Per la strage del treno Rapido 904 diretto da Napoli a Milano, che il 23 dicembre 1984 provocò 17 morti e 267 feriti sono stati condannati definitivamente nel 1992 i boss mafiosi Pippo Calo', Guido Cercola e Franco Di Agostino e l'artificiere tedesco Friedrich Schaudinn.

Al processo unico imputato è il boss Salvatore Riina, accusato di aver ordinato la strage, aprendo così il periodo delle stragi in Sicilia e in Continente che si susseguirono fino al 1993.
"Nessuno poteva ordinare un omicidio o una strage senza l'ordine della commissione" provinciale, ha infatti spiegato Messina "ci sono regole precise e il mandamento deve valutare se uno deve morire oppure no. Per una strage così serve l'ordine della commissione".
In quell'epoca, durante la guerra di mafia degli anni '80 prevalsero i Corleonesi, e Messina aveva detto in precedenza che "nel 1984 la commissione di Palermo era governata da Michele Greco, ma loro (gli altri mafiosi, ndr) dicevano che il capo era Totò Riina".
Leonardo Messina, rispondendo al presidente della Corte D'Assise, ha spiegato che fare questa strage "fu una dimostrazione di forza" in quanto la strage "era un segnale che Cosa Nostra voleva dare agli amici politici, e un segnale che voleva dare all'interno dell'organizzazione perché loro non avevano più l'egemonia, la stavano perdendo".

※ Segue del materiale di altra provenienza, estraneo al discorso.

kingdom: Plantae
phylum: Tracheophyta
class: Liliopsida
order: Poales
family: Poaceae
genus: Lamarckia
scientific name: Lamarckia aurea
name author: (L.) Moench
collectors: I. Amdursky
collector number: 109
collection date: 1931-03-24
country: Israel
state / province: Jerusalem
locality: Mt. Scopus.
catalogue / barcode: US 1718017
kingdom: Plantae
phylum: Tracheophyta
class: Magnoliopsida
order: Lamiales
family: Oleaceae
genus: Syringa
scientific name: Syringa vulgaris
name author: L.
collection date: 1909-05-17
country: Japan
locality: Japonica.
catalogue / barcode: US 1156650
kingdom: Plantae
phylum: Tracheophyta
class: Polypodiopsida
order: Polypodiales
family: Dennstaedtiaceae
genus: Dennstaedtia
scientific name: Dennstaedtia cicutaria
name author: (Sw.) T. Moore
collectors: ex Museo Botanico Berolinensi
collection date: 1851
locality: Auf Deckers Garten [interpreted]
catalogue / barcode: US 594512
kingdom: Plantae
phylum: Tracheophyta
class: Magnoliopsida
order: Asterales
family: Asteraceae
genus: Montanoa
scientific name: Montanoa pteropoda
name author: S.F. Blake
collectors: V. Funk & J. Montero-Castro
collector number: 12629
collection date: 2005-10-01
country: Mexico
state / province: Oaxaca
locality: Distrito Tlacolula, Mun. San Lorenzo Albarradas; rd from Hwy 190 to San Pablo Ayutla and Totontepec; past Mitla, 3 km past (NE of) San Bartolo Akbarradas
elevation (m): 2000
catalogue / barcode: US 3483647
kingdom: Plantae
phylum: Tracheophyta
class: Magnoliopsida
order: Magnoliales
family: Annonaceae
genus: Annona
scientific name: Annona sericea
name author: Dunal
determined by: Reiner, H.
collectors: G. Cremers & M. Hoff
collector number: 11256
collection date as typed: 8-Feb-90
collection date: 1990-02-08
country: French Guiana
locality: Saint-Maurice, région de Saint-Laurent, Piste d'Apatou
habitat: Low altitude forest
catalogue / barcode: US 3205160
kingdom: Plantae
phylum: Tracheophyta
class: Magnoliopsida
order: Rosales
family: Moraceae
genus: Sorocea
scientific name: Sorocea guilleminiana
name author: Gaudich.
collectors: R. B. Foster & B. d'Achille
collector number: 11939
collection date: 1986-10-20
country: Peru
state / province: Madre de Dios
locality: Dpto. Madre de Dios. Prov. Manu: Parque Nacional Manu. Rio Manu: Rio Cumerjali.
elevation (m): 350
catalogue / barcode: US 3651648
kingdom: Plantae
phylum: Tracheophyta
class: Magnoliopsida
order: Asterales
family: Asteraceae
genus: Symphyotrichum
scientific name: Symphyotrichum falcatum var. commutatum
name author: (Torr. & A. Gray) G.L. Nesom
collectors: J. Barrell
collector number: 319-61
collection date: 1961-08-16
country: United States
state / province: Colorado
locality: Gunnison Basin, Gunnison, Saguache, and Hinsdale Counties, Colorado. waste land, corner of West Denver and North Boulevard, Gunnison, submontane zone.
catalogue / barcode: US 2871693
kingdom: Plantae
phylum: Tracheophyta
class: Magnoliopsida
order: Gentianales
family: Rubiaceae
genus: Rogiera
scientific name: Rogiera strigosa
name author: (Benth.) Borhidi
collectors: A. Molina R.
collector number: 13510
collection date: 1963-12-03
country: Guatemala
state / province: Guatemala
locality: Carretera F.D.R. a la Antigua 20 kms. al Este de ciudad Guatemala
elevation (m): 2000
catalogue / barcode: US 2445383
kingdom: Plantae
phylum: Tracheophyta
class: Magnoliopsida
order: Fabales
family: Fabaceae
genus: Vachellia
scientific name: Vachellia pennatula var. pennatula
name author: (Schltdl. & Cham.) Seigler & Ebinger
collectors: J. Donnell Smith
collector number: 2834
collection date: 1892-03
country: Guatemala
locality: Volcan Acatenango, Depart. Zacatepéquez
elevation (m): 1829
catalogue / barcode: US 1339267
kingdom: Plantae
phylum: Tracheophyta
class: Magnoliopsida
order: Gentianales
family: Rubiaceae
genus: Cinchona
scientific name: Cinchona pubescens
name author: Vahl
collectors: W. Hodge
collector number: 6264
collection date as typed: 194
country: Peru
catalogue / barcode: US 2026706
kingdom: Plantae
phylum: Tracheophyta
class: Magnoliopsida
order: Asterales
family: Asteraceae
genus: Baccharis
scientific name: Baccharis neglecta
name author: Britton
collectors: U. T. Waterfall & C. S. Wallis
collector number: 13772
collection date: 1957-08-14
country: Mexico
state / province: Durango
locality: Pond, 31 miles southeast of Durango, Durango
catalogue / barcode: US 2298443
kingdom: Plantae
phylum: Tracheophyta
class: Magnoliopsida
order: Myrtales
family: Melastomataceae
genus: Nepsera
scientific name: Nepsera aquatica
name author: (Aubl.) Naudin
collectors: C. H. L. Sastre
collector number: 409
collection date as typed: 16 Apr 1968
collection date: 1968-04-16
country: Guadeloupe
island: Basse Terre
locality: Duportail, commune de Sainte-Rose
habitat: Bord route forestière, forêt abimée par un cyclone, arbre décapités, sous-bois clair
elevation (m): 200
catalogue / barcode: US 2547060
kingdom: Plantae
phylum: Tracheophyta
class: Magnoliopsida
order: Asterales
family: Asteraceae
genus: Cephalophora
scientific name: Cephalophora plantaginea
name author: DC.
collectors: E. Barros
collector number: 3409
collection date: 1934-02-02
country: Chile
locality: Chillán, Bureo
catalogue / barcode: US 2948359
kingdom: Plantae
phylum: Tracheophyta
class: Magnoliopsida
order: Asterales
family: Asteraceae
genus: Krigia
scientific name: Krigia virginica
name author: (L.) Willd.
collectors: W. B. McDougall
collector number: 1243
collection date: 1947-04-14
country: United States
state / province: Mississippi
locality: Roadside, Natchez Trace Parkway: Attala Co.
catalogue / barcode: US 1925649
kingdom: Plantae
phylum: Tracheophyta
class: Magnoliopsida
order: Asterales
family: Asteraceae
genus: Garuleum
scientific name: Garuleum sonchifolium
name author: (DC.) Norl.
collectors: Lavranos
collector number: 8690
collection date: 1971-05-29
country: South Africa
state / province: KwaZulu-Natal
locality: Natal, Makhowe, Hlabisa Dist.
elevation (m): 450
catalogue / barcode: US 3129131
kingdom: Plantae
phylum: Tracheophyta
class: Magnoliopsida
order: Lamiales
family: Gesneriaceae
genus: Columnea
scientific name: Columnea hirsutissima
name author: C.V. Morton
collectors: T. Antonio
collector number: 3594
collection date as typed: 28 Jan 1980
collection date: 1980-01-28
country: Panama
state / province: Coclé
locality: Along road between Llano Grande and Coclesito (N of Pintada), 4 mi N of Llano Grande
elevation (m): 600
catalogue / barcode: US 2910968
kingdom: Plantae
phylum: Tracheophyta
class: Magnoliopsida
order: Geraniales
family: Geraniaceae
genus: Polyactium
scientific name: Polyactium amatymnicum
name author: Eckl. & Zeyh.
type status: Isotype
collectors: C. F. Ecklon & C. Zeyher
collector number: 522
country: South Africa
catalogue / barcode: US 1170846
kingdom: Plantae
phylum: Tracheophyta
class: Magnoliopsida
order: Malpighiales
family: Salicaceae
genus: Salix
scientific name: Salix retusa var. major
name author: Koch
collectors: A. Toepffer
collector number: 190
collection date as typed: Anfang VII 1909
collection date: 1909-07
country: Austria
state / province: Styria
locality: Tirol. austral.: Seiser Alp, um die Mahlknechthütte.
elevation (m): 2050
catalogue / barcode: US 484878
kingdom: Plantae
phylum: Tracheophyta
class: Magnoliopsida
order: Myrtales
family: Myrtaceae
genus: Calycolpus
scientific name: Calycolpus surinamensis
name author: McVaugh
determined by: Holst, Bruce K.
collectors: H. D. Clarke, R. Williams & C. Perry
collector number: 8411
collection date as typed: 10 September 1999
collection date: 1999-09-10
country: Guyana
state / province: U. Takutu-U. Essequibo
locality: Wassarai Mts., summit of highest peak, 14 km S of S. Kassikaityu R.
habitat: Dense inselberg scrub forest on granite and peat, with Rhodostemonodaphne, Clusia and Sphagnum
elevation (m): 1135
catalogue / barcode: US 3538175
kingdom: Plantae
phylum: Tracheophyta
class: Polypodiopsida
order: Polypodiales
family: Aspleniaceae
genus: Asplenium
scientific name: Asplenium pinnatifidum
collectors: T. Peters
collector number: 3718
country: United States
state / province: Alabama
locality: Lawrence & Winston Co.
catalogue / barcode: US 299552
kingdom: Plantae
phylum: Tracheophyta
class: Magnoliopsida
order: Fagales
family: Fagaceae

"Ci sono sempre stati rapporti tra noi della mafia e uomini dello Stato” ha poi proseguito Messina, "per esempio mi ricordo che negli anni '80 ci fu il caso delle 23 mitragliette rubate alla questura di Varese. Venne da me, ed ero in un paesino, una donna, che noi sapevamo dei servizi segreti, a trattare per lo Stato. Ci venne detto che rivolevano queste armi, erano gli anni del terrorismo". Il furto di mitragliette e anche di sei pistole dall'armeria della questura risale al 1987, poi le indagini attestarono che le armi dovevano andare alla mafia. Le mitragliette furono recuperate in Lombardia e in un processo furono condannate sei persone, fra cui un agente della questura lombarda”. "Inoltre dentro la mafia non potevano esserci i comunisti, eravamo anticomunisti", ha aggiunto Messina, "il terrorismo da noi in Sicilia non poteva esserci ma nel resto d'Italia preoccupava". In merito alla presenza in Lombardia di famiglie mafiose, Messina ha quindi detto che "una si trasferì a Busto Arsizio quando scoppiò la guerra tra famiglie a Gela (Caltanissetta). Per non stare a farsi ammazzare, si spostarono al Nord".

L’udienza è poi andata avanti con il pentito Gaspare Mutolo: "Mi sono convinto che la mafia aveva a che fare con la strage del treno - ha raccontato - quando alcuni anni più tardi i mafiosi decisero di mettere una bomba in un'auto a Roma per tentare di uccidere un centinaio di poliziotti" allo stadio Olimpico. "La mafia era diventata di Totò Riina, con lui i Corleonesi persero la ragione umana". Mutolo ha però precisato che le sue sono deduzioni. "Prima ero convinto che la mafia mai avrebbe fatto un attentato su un treno, ci potevano essere donne e bambini che la 'vecchia' mafia non toccava. Ma dopo le stragi del 1992-93 mi sono convinto del fatto che anche la strage del 1984 era stata voluta da Riina. Gli altri seguivano i suoi ordini perché avevano paura, prima o poi faceva uccidere chi lo contraddiceva” ha concluso.